# WHAT THE EXERCISE ASKS
Search the data below, and report every line in which "casing" occurs.
= = = = = = =
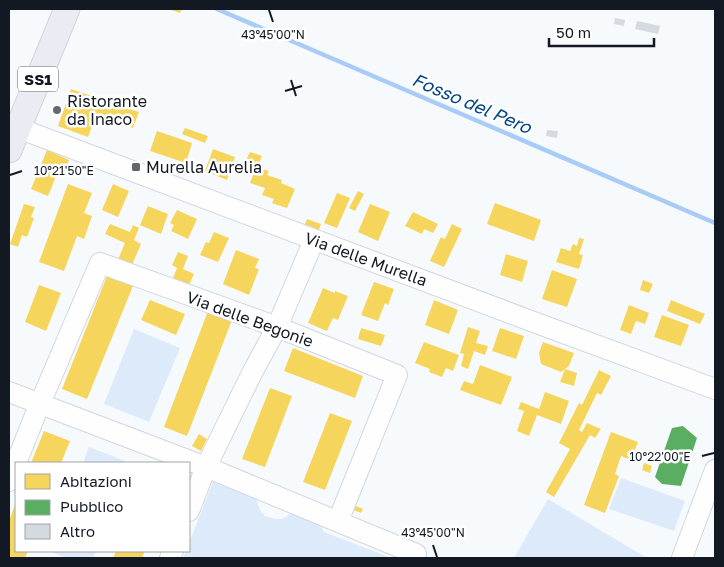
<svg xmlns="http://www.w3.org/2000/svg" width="724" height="567" font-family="'Golos Text',sans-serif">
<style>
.green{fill:#ddeafa}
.homes{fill:#f6d55c}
.public{fill:#5aae61}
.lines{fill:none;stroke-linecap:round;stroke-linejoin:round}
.stream{stroke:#a9ccf7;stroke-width:4.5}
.building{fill:#d5dae0}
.minor-casing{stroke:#d1d6dd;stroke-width:22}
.major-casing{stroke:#d1d4d7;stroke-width:27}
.minor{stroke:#fefeff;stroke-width:20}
.major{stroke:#e9edf3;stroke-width:25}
.ticks{fill:none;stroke:#121923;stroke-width:2}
.poi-dot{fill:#62686f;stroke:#fff;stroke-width:2}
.labels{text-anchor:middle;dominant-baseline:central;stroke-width:5;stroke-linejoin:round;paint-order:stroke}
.shield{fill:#fff;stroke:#595e65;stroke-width:1}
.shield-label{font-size:15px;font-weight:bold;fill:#121923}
.poi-label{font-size:16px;fill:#121923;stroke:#fff;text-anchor:start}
.street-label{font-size:16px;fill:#121923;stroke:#fff}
.water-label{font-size:18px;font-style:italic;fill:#004688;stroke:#fff}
.ticks-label{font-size:12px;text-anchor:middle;fill:#121923;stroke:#fff;stroke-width:5;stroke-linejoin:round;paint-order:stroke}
</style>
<rect width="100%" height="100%" fill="#f7fafd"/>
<g class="green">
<polygon points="134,329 180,348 149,422 104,404"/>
<polygon points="89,447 130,463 83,463"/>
<polygon points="621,478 685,501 674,531 609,509"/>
<polygon points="213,482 256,499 260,510 265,516 276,519 282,519 292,513 319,523 324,532 391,558 183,558 186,551 189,551 189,543"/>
<polygon points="548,499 647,558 514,558"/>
<polygon points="49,551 96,551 93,558 66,558"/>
</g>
<g class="homes">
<polygon points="169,9 182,9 180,13"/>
<polygon points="71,89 139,112 133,128 96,115 88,137 58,126"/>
<polygon points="185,128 208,136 205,143 182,134"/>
<polygon points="157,131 192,143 186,163 150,151"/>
<polygon points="213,149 235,157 227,180 205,171"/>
<polygon points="47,150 69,160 65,172 59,169 48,196 31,189"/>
<polygon points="250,152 262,156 258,165 246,160"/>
<polygon points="256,167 269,171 267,175 282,180 281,183 295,189 287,208 272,203 274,199 262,195 265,188 250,183"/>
<polygon points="68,184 92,193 84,213 92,216 84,239 77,236 64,271 39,262"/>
<polygon points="113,184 129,191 118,217 102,210"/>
<polygon points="358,191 364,194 355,211 349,208"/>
<polygon points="337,193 350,198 337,228 324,223"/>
<polygon points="495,203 541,220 534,241 487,224"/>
<polygon points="24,204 35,207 31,217 34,218 27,237 22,235 18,247 10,244"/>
<polygon points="370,204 390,212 378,241 358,232"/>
<polygon points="148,206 168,214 161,234 140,225"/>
<polygon points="177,210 197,219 188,239 171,231 174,225 170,223"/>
<polygon points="413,212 438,224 433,233 424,229 422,234 405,226"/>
<polygon points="307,219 321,224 318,233 304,227"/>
<polygon points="110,224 130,232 133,225 139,228 134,240 141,244 131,267 117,262 125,243 105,234"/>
<polygon points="452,224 462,229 444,267 430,261 441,237 445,239"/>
<polygon points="214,232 229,238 218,262 200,255 206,242 209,243"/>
<polygon points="579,238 584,239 579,254 583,255 579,269 556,262 561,248 570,251 573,244 577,246"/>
<polygon points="236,250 259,259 255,268 259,269 249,295 223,284"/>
<polygon points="178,252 188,256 183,269 194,274 189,285 173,278 177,268 172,265"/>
<polygon points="506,254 528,261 522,282 500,275"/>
<polygon points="552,270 577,279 567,307 542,299"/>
<polygon points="109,271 135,281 87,399 62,389"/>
<polygon points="643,280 653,284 649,293 640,290"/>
<polygon points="374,282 394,289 388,305 385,303 378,321 361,315"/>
<polygon points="39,285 61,293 46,331 25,322"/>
<polygon points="323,288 335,293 335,291 348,296 338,320 333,318 327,331 308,323"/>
<polygon points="150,300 185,314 176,335 141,320"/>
<polygon points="434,300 458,310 449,334 425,325"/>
<polygon points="671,300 705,314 700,324 667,311"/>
<polygon points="629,305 649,313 645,324 636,321 631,334 620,330"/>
<polygon points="208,311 232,320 187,436 164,427"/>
<polygon points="662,315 689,325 681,346 654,337"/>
<polygon points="468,327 480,331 476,343 488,346 485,355 474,351 468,369 461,366 464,354 460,353"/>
<polygon points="361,328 385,335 381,346 358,339"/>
<polygon points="500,328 524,336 516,359 492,351"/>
<polygon points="424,342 459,355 453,371 446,368 442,377 429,372 430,369 415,363"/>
<polygon points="543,342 574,353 569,366 561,372 541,364 539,353"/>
<polygon points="293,348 363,376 355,398 284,371"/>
<polygon points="480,365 512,377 501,405 460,390 464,381 473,384"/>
<polygon points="565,369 577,373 574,386 560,382"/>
<polygon points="599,370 611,376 601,395 597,393 579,430 582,432 587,423 601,429 595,438 590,435 554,497 546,492 570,449 559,443 579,403 582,405"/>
<polygon points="270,388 292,396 265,467 242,459"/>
<polygon points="545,392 569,401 561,424 537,415 529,436 517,431 524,411 518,409 521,402 539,409"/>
<polygon points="330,413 352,421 325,490 303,482"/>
<polygon points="44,431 70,441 61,463 31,463"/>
<polygon points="611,432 638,442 631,460 621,456 615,474 619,476 605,513 584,505"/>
<polygon points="199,434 207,439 201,451 192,446"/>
<polygon points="644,463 652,466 650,473 642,470"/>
<polygon points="16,502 16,551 28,551 25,558 9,558 9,521"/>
<polygon points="356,506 363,509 361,513 354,510"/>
<polygon points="116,551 145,551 142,558 113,558"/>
</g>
<polygon class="public" points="683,426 697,438 681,486 662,484 655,477 672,428"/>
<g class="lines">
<polyline class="stream" points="217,9 715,223"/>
</g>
<g class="building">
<polygon points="615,18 625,20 624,26 614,24"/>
<polygon points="637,21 660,26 658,34 635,29"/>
<polygon points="547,130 558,131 557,138 546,136"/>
</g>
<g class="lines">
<defs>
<g id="minor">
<polyline points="18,128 531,321 715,389"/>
<polyline points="9,392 206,467 416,554 415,558"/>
<polyline points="9,481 36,413 100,263 277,327 397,375 338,521"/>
<polyline points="189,511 206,467 252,373 277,327 314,240"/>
<polyline points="170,558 173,551"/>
<polyline points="682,558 715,470"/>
</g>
<polyline id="major" points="9,150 67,9"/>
</defs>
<use href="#minor" class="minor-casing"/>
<use href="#major" class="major-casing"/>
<use href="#minor" class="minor"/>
<use href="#major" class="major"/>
</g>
<path class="ticks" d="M269,10l4,12M291,80l5,16M285,91l17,-5M10,175l12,-4M702,456l12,-3M433,545l4,12"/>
<g class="poi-dot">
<circle cx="57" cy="110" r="5"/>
<rect x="131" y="162" width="10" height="10" rx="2.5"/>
</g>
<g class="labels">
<rect class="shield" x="18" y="66.5" width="40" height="25" rx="4"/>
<g class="shield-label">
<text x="38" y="79">SS1</text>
</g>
<g class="poi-label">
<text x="67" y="101">Ristorante<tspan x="67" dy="18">da Inaco</tspan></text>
<text x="146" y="167">Murella Aurelia</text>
</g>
<g class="street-label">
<text transform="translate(366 259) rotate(20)">Via delle Murella</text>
<text transform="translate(250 319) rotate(20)">Via delle Begonie</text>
</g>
<g class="water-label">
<text transform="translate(472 103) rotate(23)">Fosso del Pero</text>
</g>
</g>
<g class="ticks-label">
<text x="273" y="39">43°45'00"N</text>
<text x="64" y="175">10°21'50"E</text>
<text x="660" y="461">10°22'00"E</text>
<text x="433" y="537">43°45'00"N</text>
</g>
<rect width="724" height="567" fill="none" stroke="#121923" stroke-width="20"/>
<rect x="15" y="462" width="175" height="90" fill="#ffffff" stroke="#a0a3a7"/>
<rect x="25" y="474" width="25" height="15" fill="#f6d55c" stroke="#a0a3a7"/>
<text x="60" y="487" font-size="15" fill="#121923">Abitazioni</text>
<rect x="25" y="500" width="25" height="15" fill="#5aae61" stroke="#a0a3a7"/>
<text x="60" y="512" font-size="15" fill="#121923">Pubblico</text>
<rect x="25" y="524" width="25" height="15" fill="#d5dae0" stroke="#a0a3a7"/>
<text x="60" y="537" font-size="15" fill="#121923">Altro</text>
<path d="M549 38v8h105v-8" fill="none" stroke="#121923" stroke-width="2.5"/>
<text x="556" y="38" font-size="15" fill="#121923" stroke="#ffffff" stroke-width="4" paint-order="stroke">50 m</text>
</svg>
= = = = = = =
# WRITTEN SOLUTION
.minor-casing{stroke:#d1d6dd;stroke-width:22}
.major-casing{stroke:#d1d4d7;stroke-width:27}
<use href="#minor" class="minor-casing"/>
<use href="#major" class="major-casing"/>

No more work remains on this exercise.